Professor Flannigan teaches full-time at the University of Saskatchewan in Canada. He has a BSc and an LLB from the University of Alberta and an LLM and SJD from the University of Toronto. He has concentrated his scholarship on the law of business organization and law of fiduciary accountability.

About Australian Centre for Private Law Events

The mission of the ​Australian Centre for Private Law is to foster the development and understanding of the private law through advanced theoretical, doctrinal, empirical and historical research, and the dissemination of that research through education and professional outreach. By supporting the work of its Fellows, the ACPL seeks to promote research in all areas of private law and to establish itself as a research centre of national and international importance. The core initiatives of ACPL are:

Research: To advance a deeper understanding of the structure, principles and policies of the private law through advanced theoretical, comparative, and empirical analysis.
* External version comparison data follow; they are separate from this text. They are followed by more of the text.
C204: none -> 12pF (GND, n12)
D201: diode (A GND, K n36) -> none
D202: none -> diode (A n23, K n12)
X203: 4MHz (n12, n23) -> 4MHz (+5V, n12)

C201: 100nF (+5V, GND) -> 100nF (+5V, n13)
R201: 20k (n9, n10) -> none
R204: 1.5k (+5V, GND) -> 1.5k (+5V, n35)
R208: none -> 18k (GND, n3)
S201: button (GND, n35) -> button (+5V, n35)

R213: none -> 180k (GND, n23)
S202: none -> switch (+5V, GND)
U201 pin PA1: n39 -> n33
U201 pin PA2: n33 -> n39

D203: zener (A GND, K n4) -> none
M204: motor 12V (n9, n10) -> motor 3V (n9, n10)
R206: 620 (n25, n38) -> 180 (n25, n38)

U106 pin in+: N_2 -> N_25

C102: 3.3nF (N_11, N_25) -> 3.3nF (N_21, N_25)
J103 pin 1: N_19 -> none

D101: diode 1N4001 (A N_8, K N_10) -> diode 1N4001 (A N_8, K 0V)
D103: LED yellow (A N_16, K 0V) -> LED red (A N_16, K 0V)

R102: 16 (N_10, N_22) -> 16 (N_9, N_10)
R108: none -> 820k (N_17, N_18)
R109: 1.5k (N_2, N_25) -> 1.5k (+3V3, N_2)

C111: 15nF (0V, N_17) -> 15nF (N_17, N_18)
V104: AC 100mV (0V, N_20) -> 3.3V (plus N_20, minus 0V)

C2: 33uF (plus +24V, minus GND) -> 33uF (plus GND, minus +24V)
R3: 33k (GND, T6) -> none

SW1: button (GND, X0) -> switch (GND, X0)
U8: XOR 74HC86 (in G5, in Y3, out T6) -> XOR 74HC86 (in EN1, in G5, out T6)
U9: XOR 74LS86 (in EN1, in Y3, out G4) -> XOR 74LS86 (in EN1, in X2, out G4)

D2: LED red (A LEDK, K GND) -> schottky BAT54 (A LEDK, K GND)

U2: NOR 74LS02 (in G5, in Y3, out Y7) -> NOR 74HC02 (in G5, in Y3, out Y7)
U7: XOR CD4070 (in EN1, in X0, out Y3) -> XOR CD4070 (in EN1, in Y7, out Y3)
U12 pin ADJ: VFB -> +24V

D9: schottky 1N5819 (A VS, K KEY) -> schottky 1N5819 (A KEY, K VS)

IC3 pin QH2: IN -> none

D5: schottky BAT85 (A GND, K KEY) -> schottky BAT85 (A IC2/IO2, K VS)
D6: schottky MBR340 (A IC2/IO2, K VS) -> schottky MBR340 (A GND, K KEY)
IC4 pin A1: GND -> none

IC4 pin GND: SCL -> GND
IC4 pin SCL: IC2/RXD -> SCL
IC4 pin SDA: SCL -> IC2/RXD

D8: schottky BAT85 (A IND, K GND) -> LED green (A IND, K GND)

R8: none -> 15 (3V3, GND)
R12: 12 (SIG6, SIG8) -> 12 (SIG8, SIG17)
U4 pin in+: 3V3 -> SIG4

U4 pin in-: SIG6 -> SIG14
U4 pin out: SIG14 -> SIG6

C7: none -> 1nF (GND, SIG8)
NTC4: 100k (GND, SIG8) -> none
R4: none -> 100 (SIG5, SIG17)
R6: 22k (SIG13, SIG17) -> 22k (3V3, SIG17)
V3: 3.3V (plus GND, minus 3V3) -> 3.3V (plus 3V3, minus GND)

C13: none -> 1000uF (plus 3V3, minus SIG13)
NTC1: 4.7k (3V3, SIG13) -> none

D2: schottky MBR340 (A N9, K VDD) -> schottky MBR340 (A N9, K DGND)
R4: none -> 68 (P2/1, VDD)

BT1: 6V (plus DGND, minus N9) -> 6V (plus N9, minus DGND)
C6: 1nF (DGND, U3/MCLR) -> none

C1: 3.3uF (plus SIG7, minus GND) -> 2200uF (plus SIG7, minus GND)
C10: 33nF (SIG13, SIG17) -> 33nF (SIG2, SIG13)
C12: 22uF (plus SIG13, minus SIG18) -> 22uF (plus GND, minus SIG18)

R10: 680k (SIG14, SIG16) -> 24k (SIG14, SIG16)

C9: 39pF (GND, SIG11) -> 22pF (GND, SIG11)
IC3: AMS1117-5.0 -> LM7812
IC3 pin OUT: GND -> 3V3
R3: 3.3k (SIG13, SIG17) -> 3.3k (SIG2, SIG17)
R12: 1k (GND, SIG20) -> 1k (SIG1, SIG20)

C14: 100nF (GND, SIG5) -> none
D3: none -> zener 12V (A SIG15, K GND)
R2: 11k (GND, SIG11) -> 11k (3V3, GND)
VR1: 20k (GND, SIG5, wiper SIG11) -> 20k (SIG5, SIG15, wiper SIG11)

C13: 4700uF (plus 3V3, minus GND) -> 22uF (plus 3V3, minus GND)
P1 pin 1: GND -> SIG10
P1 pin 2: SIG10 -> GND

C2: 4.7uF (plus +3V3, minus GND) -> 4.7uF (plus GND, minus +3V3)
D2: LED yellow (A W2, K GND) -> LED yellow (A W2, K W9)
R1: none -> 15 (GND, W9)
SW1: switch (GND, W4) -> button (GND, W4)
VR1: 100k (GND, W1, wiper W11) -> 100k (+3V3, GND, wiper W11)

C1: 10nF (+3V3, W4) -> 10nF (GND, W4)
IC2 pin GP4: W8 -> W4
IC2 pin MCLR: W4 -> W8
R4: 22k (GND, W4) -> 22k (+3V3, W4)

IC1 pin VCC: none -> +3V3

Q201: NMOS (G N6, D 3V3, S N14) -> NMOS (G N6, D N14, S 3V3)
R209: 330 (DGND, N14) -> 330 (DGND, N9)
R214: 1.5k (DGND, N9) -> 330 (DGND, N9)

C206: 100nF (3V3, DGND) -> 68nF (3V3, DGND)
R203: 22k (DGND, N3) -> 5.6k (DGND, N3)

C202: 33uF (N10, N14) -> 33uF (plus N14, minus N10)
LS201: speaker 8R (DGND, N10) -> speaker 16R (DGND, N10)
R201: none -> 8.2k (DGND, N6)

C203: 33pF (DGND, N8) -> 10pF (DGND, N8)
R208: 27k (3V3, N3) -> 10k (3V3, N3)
Education: To promote, facilitate and disseminate the results of that research for the benefit of Australia’s social and economic fabric.

Professional Outreach: To engage the judiciary and members of the legal profession in discussion about the values, goals and methods of private law and the respective roles of the judiciary, the legal profession and the academy in the interpretation and reform of private law.

The ACPL embraces all branches of private law, including the law of contract, torts, trusts, equity, property, unjust enrichment, including theoretical and jurisprudential dimensions and contextual applications thereof.